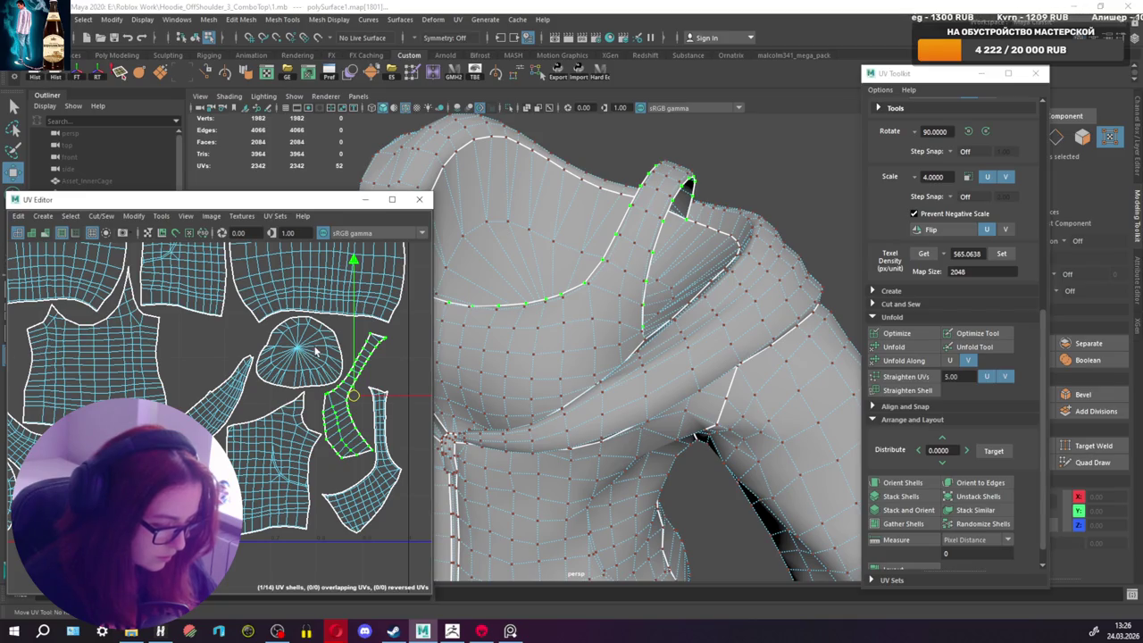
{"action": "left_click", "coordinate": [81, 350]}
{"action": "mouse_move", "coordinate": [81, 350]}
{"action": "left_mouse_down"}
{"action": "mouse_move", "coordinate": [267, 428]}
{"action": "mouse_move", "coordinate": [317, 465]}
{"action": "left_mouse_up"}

• Directions for this task
From the listing above, copy every line where the string "coordinate" is found.

• Completed exercise
{"action": "left_click", "coordinate": [81, 350]}
{"action": "mouse_move", "coordinate": [81, 350]}
{"action": "mouse_move", "coordinate": [267, 428]}
{"action": "mouse_move", "coordinate": [317, 465]}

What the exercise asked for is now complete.